Die Jury hat ihren Spruch auf Grundlage einer hypothetischen Lizenz gefällt, das heißt auf der Annahme, welchen Betrag TomorrowNow an Oracle gezahlt hätte, wenn es mit Oracle eine Lizenzvereinbarung über die Nutzung der von TomorrowNow unrechtmäßig genutzten Urheberrechte geschlossen hätte. Vor und während des Gerichtstermins wurden von den Parteien einige Schadenersatzbeträge in das Verfahren eingeführt. Diese umfassten folgende Punkte:
a) Vor dem Gerichtstermin hatte Oracle einen Schadenersatz von mindestens 3,5 Mrd. US$ aufgrund angeblich „ersparter Entwicklungskosten“ geltend gemacht. Aufgrund eines von den Beklagten eingereichten Antrags lehnte das Gericht die Geltendmachung dieses Anspruchs ab. Oracle hat jedoch die Möglichkeit, gegen diese Entscheidung in Berufung zu gehen. 
b) Im Laufe der Gerichtsverhandlung nannte Oracles Sachverständiger dem Gericht einen Betrag in Höhe von 408 Mio. US$ auf Grundlage eines entgangenen Gewinns bei Oracle und der Abschöpfung von unrechtmäßig erlangtem Gewinn. 
c) Während der Gerichtsverhandlung nannten Mitglieder des Managements von Oracle in ihren Zeugenaussagen Beträge von bis zu 5 Mrd. US$. Oracles Sachverständiger nannte eine Schätzung in Höhe von mindestens 1,655 Mrd. US$ als Schadenersatz auf Grundlage der Theorie einer hypothetischen Lizenz. Oracles Anwalt bat die Jury um die Zuerkennung eines Schadenersatzbetrages „irgendwo zwischen 1,65 Mrd. und 3 Mrd. US$“. 
d) Während der Gerichtsverhandlung nannte der Sachverständige von TomorrowNow und SAP einen Betrag in Höhe von 28 Mio. US$, basierend auf dem bei Oracle entgangenen Gewinn und der Abschöpfung von unrechtmäßig erlangtem Gewinn, oder alternativ einen Betrag in Höhe von 40,6 Mio. US$ auf Grundlage der Theorie einer hypothetischen Lizenz. Der Beklagtenanwalt ersuchte die Jury um Zuerkennung eines Schadenersatzes in Höhe von 28 Mio. US$. 

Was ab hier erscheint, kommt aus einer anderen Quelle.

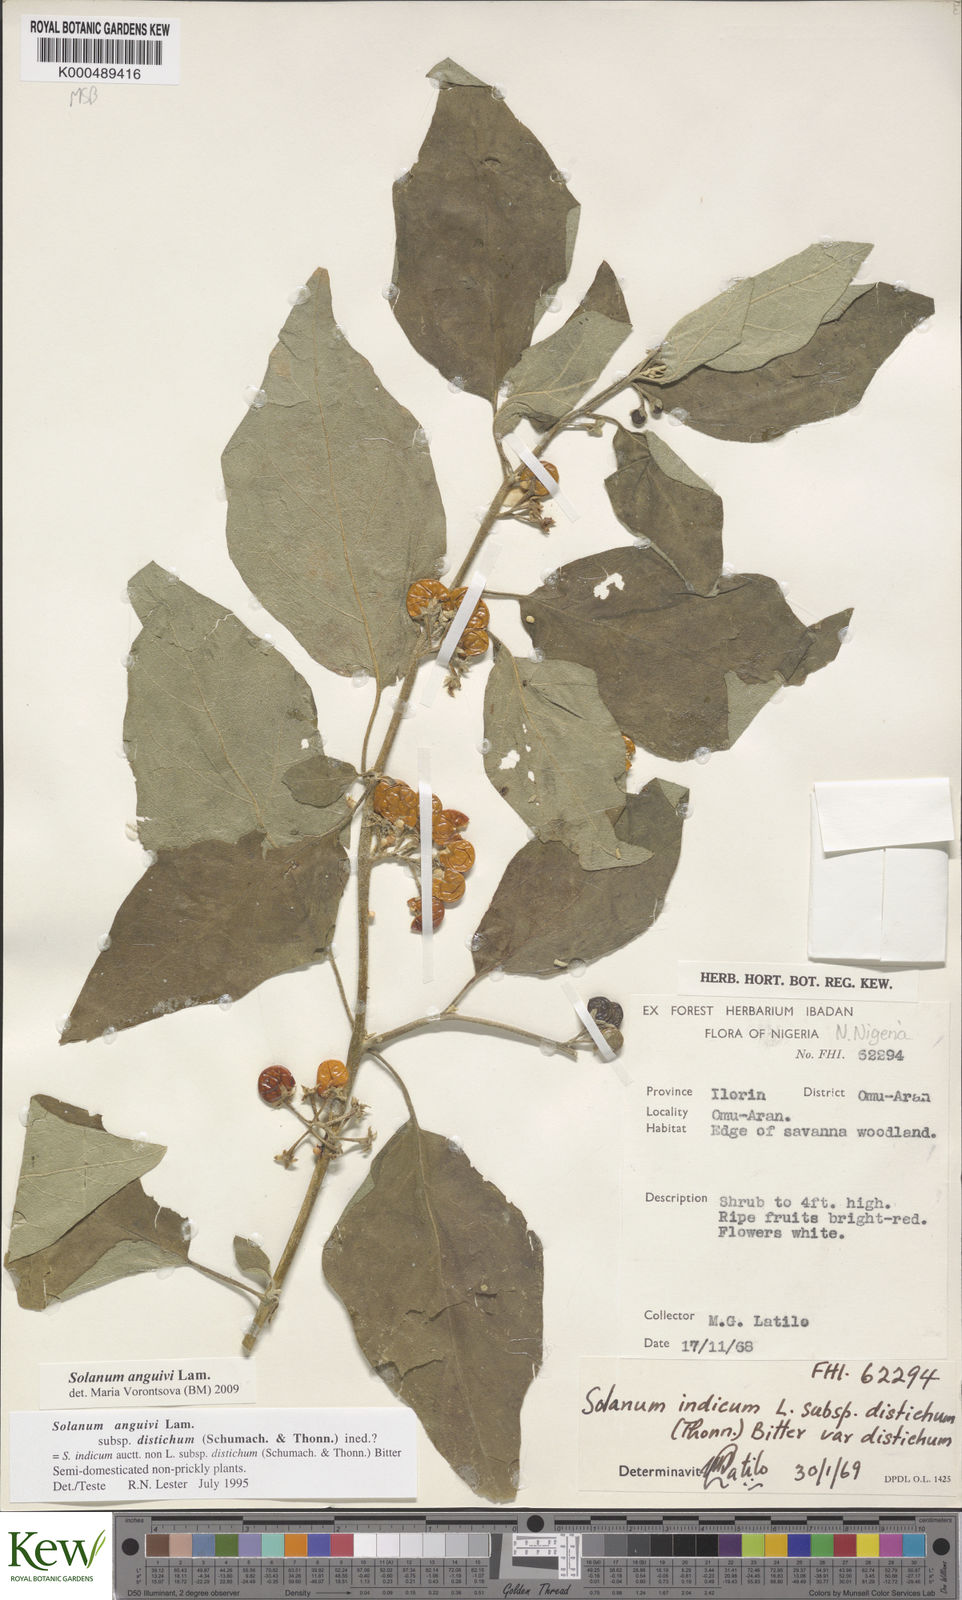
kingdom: Plantae
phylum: Tracheophyta
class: Magnoliopsida
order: Solanales
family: Solanaceae
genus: Solanum
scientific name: Solanum anguivi
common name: Forest bitterberry
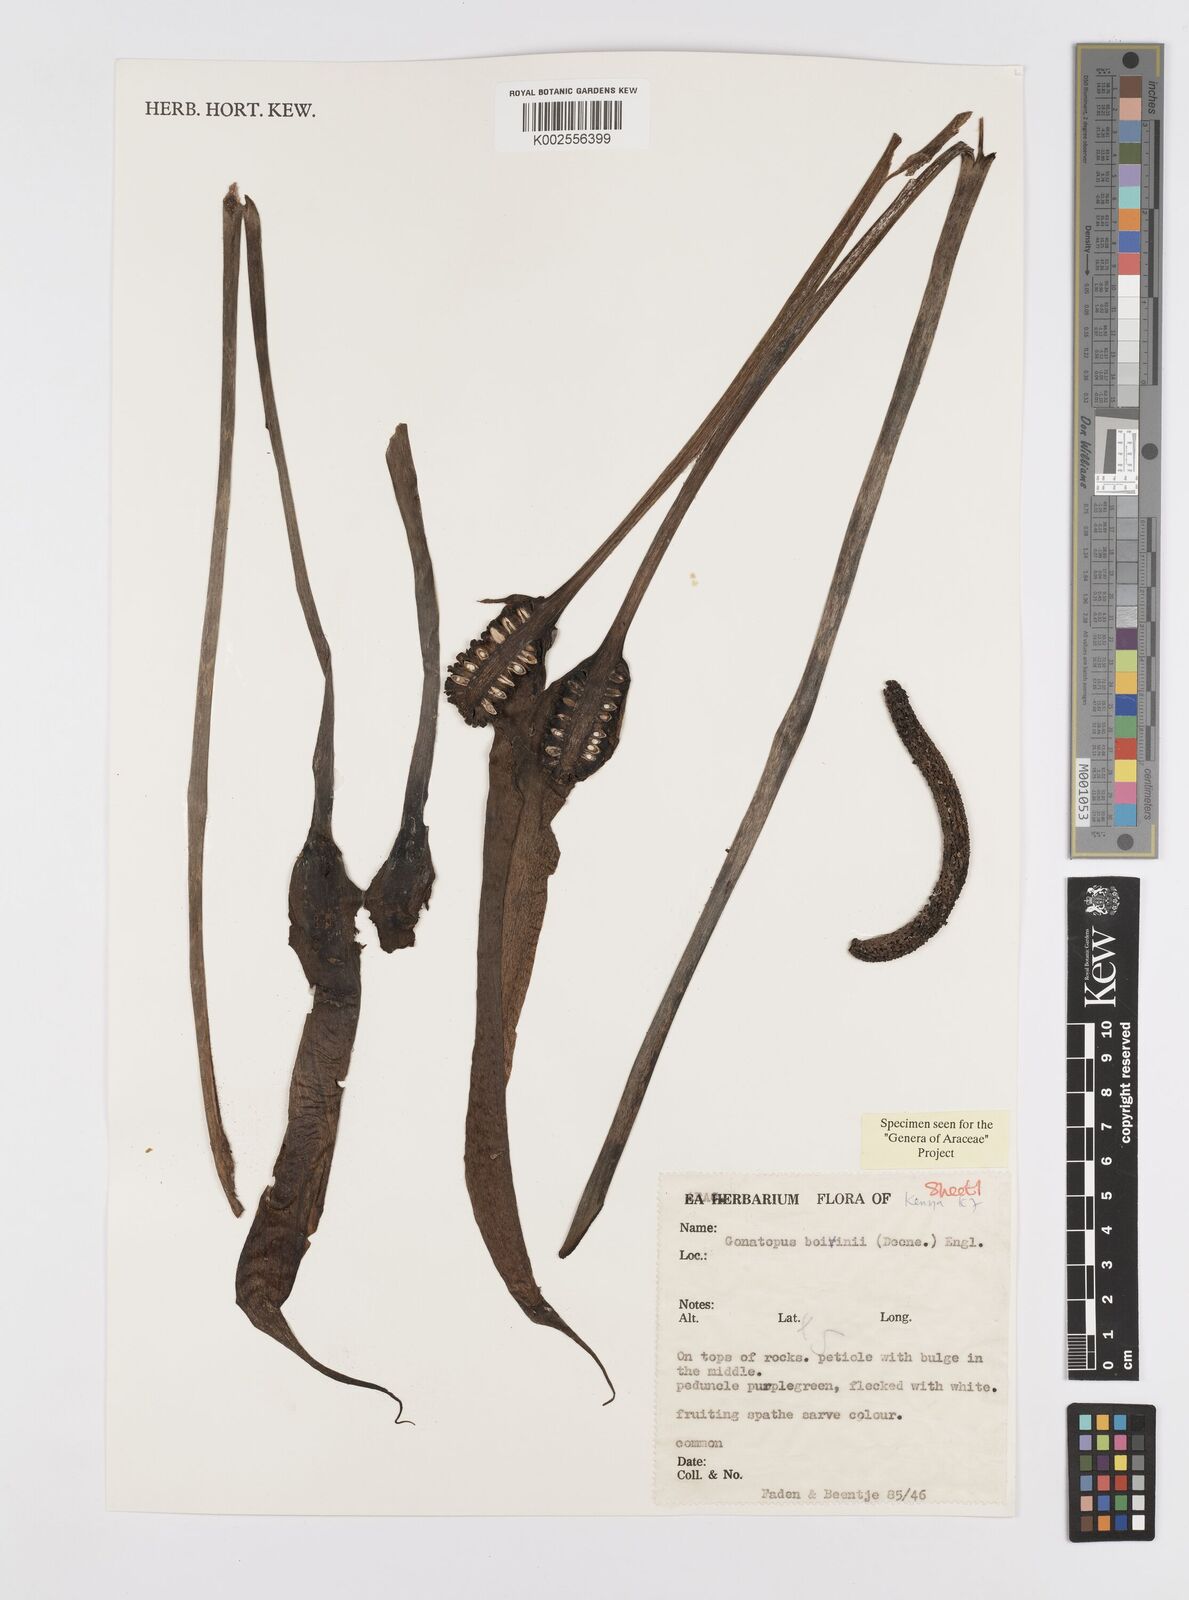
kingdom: Plantae
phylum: Tracheophyta
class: Liliopsida
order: Alismatales
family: Araceae
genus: Gonatopus
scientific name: Gonatopus boivinii
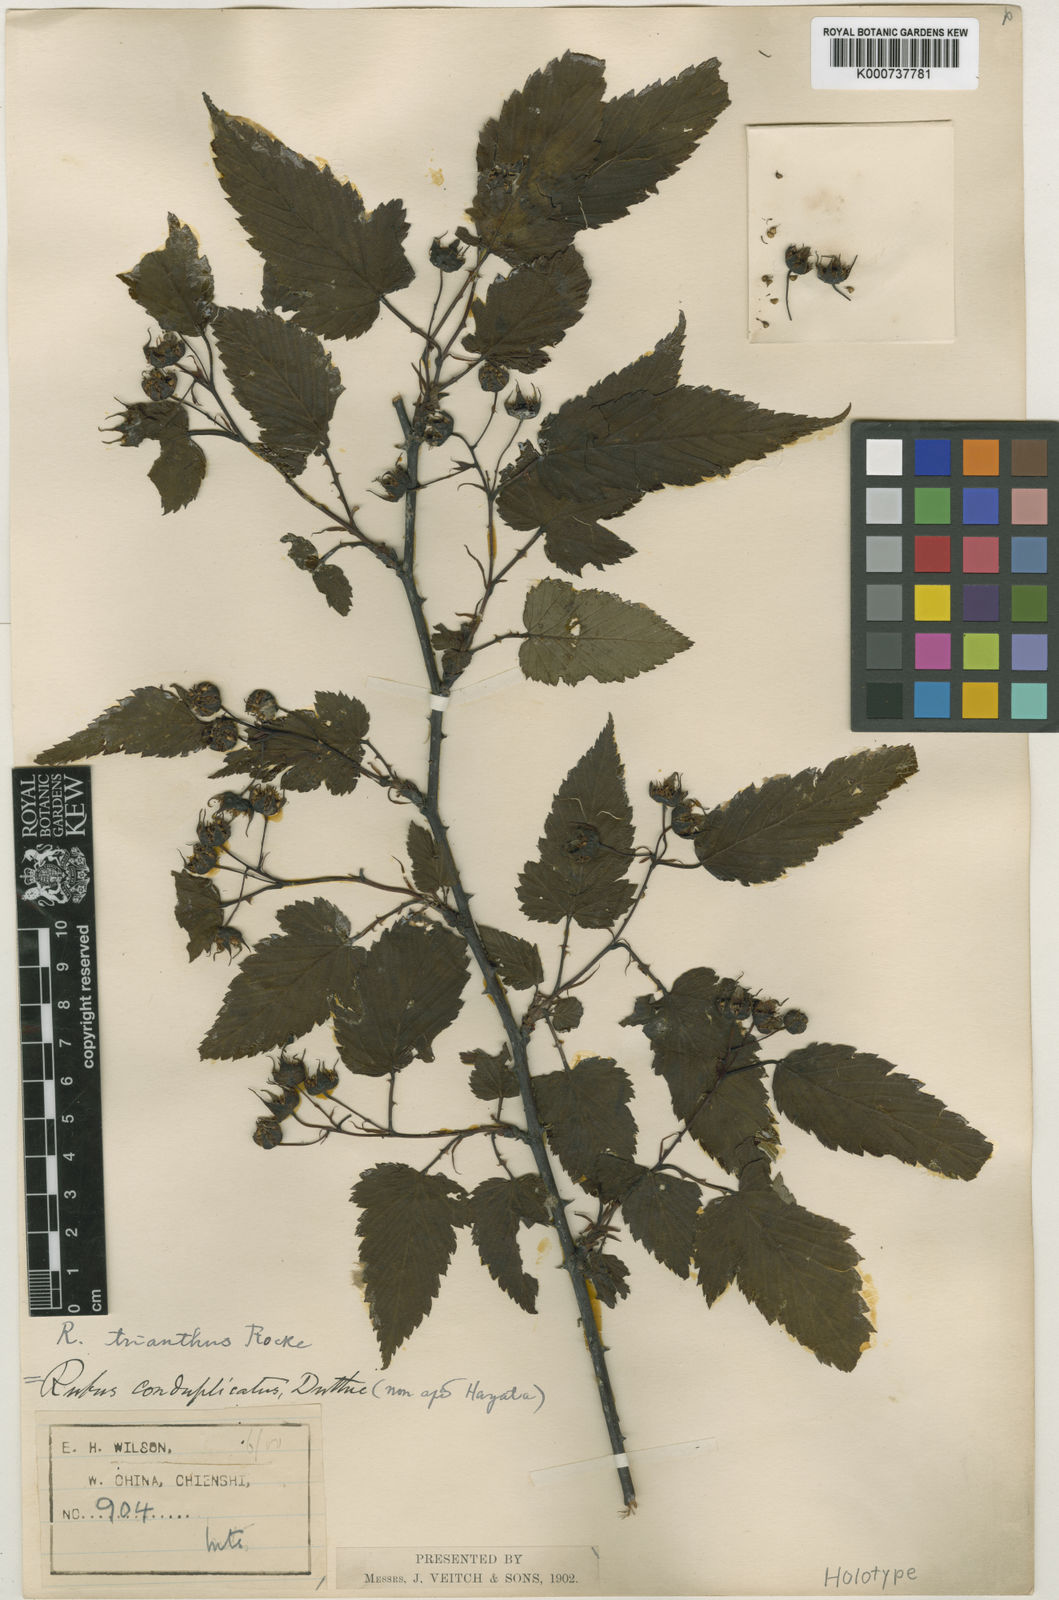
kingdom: Plantae
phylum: Tracheophyta
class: Magnoliopsida
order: Rosales
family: Rosaceae
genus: Rubus
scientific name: Rubus subcrataegifolius
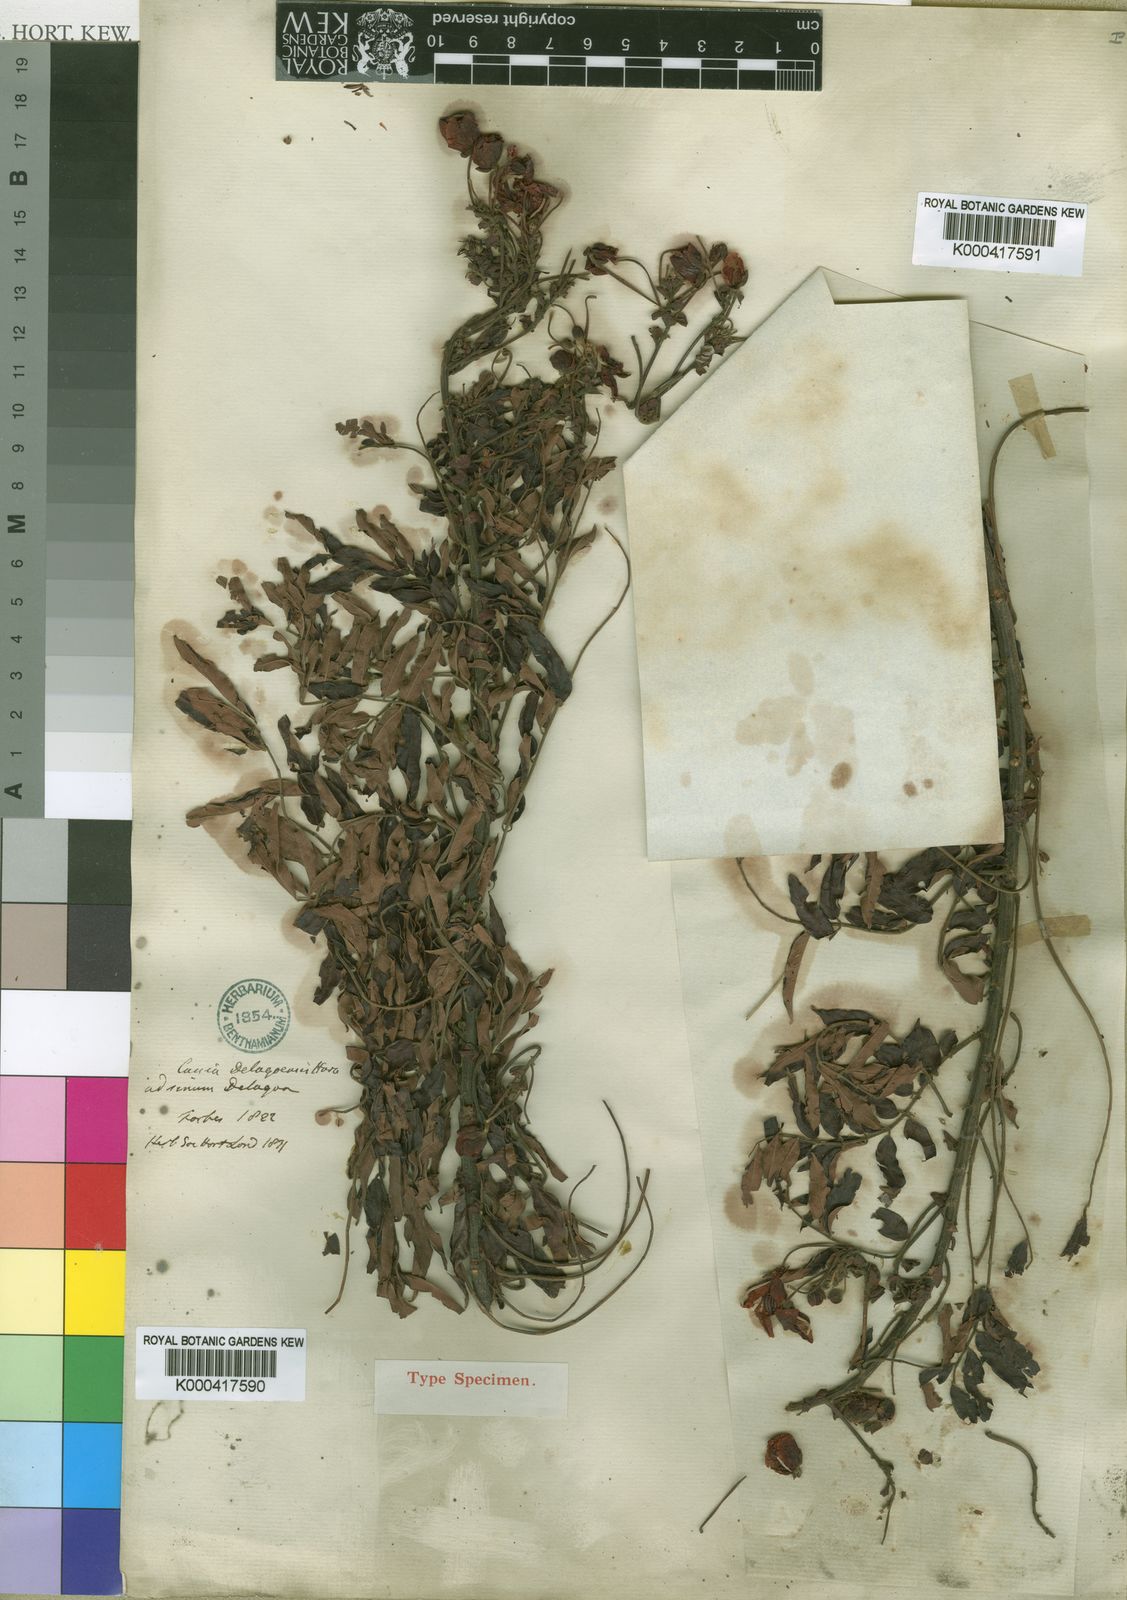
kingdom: Plantae
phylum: Tracheophyta
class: Magnoliopsida
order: Fabales
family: Fabaceae
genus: Senna
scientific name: Senna petersiana
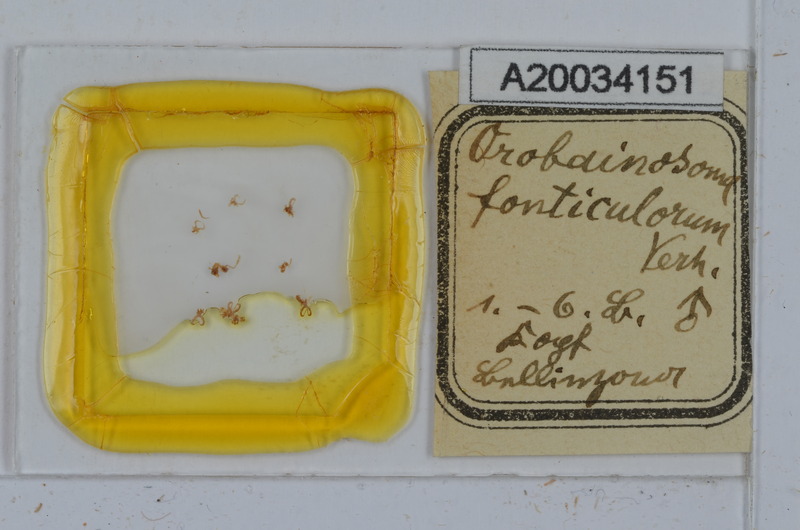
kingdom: Animalia
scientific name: Animalia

Im Vorfeld der Gerichtsverhandlung und während der Verhandlung waren wir der Ansicht – und sind es nach wie vor –, dass die Theorie einer hypothetischen Lizenz keine geeignete Basis für die Berechnung des Schadenersatzes ist. Stattdessen sollte unseres Erachtens der Schadenersatz auf entgangenem Gewinn und der Abschöpfung unrechtmäßig erlangten Gewinns basieren. Die SAP hatte Anträge (sogenannte Post Trial Motions) eingereicht, um zu erwirken, dass die Richterin den Juryspruch ändert. Die Anhörung zu den Post Trial Motions fand im Juli 2011 statt. Am 1. September 2011 entschied die Richterin über die Post Trial Motions und das Urteil der Jury und hob damit auch die Zahlung eines Schadenersatzes in Höhe von 1,3 Mrd. US$ auf. Die Richterin ließ in ihrer Entscheidung Oracle die Wahl, entweder den auf 272 Mio. US$ verminderten Schadenersatz zu akzeptieren oder ein neues erstinstanzliches Gerichtsverfahren durchzuführen, bei dem dann über Schadenersatz auf Basis von entgangenem Gewinn und Abschöpfung unrechtmäßig erlangten Gewinns zu entscheiden wäre. Oracle reichte einen Antrag auf Zulassung einer sofortigen Berufung gegen die Entscheidung der Jury ein, der von der Richterin abgewiesen wurde. Somit hat Oracle sich für ein neues Gerichtsverfahren entschieden. Ein neuer Gerichtstermin wurde noch nicht anberaumt. 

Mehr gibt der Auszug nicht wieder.